Supplied data Start Marker

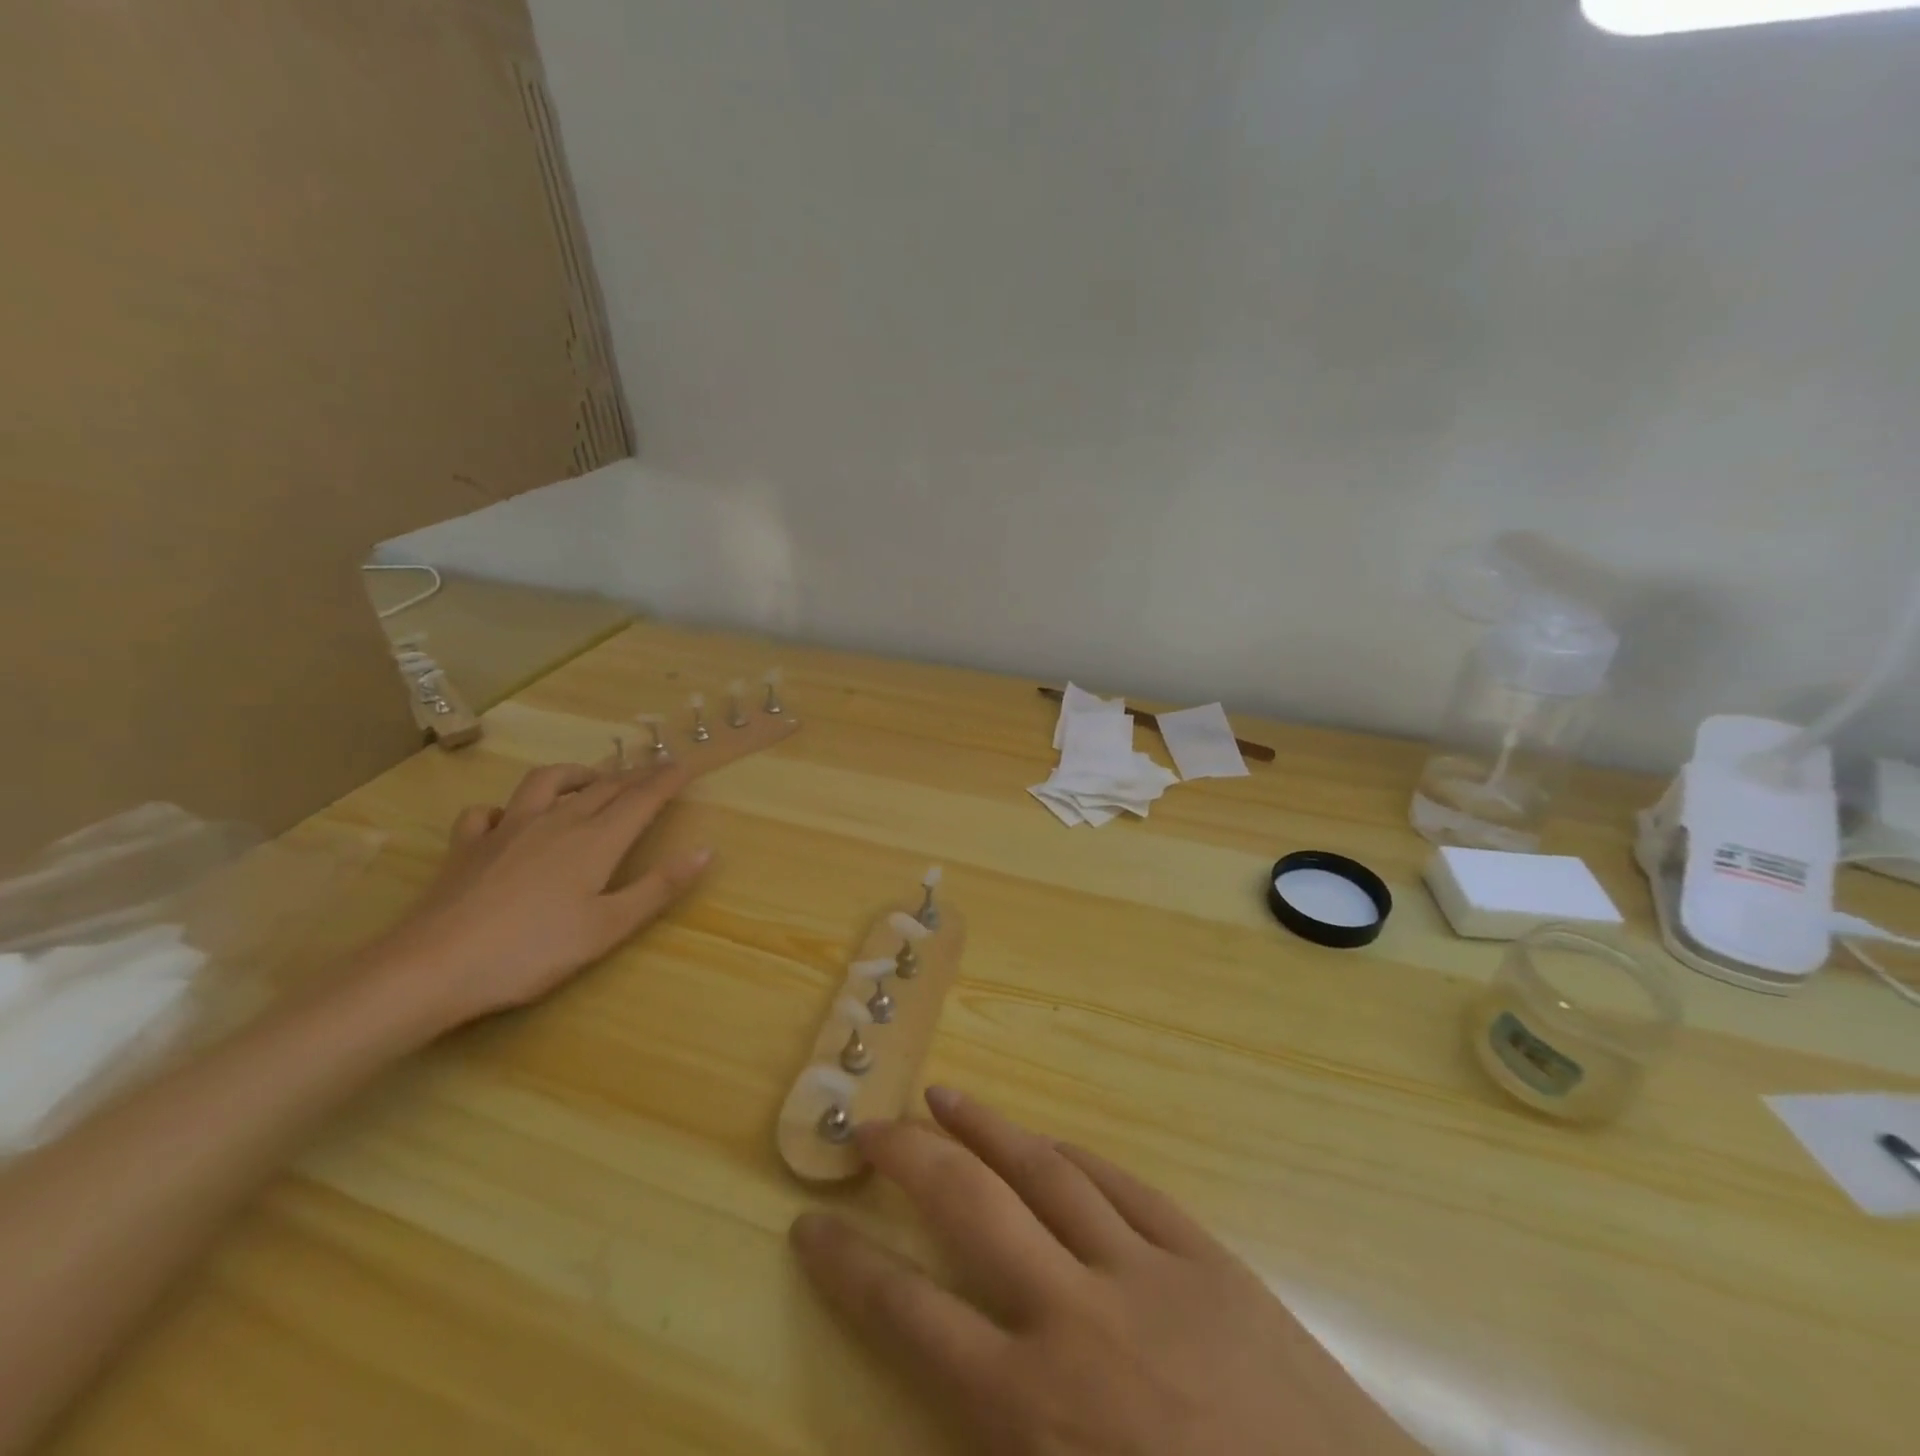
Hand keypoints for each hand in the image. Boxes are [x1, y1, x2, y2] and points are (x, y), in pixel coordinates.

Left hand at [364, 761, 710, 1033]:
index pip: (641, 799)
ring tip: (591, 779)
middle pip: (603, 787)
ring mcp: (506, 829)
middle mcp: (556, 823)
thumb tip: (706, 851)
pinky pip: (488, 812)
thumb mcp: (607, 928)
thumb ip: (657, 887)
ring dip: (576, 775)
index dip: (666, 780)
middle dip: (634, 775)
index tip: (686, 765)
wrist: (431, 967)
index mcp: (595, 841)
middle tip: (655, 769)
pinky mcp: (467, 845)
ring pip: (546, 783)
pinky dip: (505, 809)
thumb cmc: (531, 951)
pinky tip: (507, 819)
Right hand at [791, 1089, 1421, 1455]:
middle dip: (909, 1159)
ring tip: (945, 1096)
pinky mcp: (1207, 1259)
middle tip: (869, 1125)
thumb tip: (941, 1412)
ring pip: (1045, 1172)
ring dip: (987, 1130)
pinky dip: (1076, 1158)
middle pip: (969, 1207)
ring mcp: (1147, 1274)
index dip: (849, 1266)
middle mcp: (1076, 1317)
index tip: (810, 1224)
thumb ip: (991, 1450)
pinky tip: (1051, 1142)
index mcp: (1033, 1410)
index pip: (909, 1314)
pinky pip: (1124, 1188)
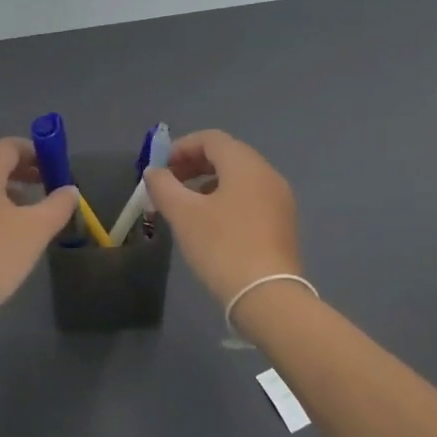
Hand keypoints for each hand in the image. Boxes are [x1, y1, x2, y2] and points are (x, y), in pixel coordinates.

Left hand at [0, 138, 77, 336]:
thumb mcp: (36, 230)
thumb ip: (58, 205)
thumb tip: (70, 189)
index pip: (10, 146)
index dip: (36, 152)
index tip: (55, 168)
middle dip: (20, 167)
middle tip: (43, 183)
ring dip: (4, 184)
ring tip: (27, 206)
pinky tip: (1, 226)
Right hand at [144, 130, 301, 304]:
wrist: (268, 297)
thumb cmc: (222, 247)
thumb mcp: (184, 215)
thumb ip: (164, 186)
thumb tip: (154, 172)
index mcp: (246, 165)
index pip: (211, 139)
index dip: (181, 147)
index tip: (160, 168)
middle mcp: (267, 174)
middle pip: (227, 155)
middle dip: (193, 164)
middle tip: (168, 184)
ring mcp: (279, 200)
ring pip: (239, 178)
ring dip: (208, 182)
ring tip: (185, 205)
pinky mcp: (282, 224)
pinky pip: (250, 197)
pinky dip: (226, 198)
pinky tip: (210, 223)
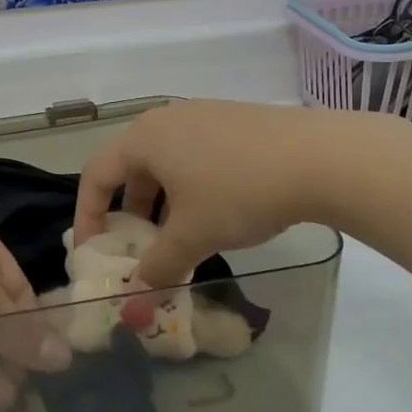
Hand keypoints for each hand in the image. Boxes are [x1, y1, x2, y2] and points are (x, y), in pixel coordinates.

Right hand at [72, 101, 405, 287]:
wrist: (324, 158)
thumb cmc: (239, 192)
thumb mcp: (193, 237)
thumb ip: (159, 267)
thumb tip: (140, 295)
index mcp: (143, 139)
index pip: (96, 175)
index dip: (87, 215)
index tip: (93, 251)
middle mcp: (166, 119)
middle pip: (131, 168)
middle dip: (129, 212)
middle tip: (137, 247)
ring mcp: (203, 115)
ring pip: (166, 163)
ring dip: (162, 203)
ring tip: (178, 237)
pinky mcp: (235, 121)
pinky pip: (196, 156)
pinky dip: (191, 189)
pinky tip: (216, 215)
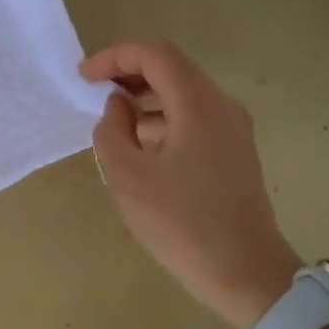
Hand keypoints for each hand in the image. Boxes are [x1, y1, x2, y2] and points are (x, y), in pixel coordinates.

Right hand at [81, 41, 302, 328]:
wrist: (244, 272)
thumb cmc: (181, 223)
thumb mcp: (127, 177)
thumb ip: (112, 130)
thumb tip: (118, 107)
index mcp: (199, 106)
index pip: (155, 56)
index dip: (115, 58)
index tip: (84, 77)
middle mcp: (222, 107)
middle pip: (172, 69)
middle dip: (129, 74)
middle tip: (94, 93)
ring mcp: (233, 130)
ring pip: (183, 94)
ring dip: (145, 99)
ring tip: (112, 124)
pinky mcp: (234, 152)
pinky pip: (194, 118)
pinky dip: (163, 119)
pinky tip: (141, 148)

Supplied data End Marker

Reproduce the data above line for line, from its first line through the line containing "ring dip: (987, 1130)", both ends included, with the pictures omitted and nothing more.

Response for this exercise –
Hand keypoints for each hand in the image. Boxes are [x1, y1, x2, y2] and points are (x, y), in pixel coordinates.

Left hand at [364, 761, 710, 1033]:
index pip: (641, 799)
ring tip: (591, 779)
middle pip: (603, 787)
ring mcp: (506, 829)
middle mcp: (556, 823)
thumb tip: (706, 851)
pinky pip: (488, 812)
thumb mcp: (607, 928)
thumb ip: (657, 887)
ring dip: (576, 775)
index dip: (666, 780)
middle dip: (634, 775)
index tip: (686, 765)
wrist: (431, 967)
index mcp: (595, 841)
middle tip: (655, 769)
pinky mcp: (467, 845)
ring pip: (546, 783)
pinky dip: (505, 809)
thumb cmc: (531, 951)
pinky tip: (507, 819)
Right hand at [791, 1089, 1421, 1455]:
middle dip: (909, 1159)
ring tip: (945, 1096)
pinky mcp: (1207, 1259)
middle tip: (869, 1125)
thumb tip: (941, 1412)
ring pip: (1045, 1172)
ring dip: (987, 1130)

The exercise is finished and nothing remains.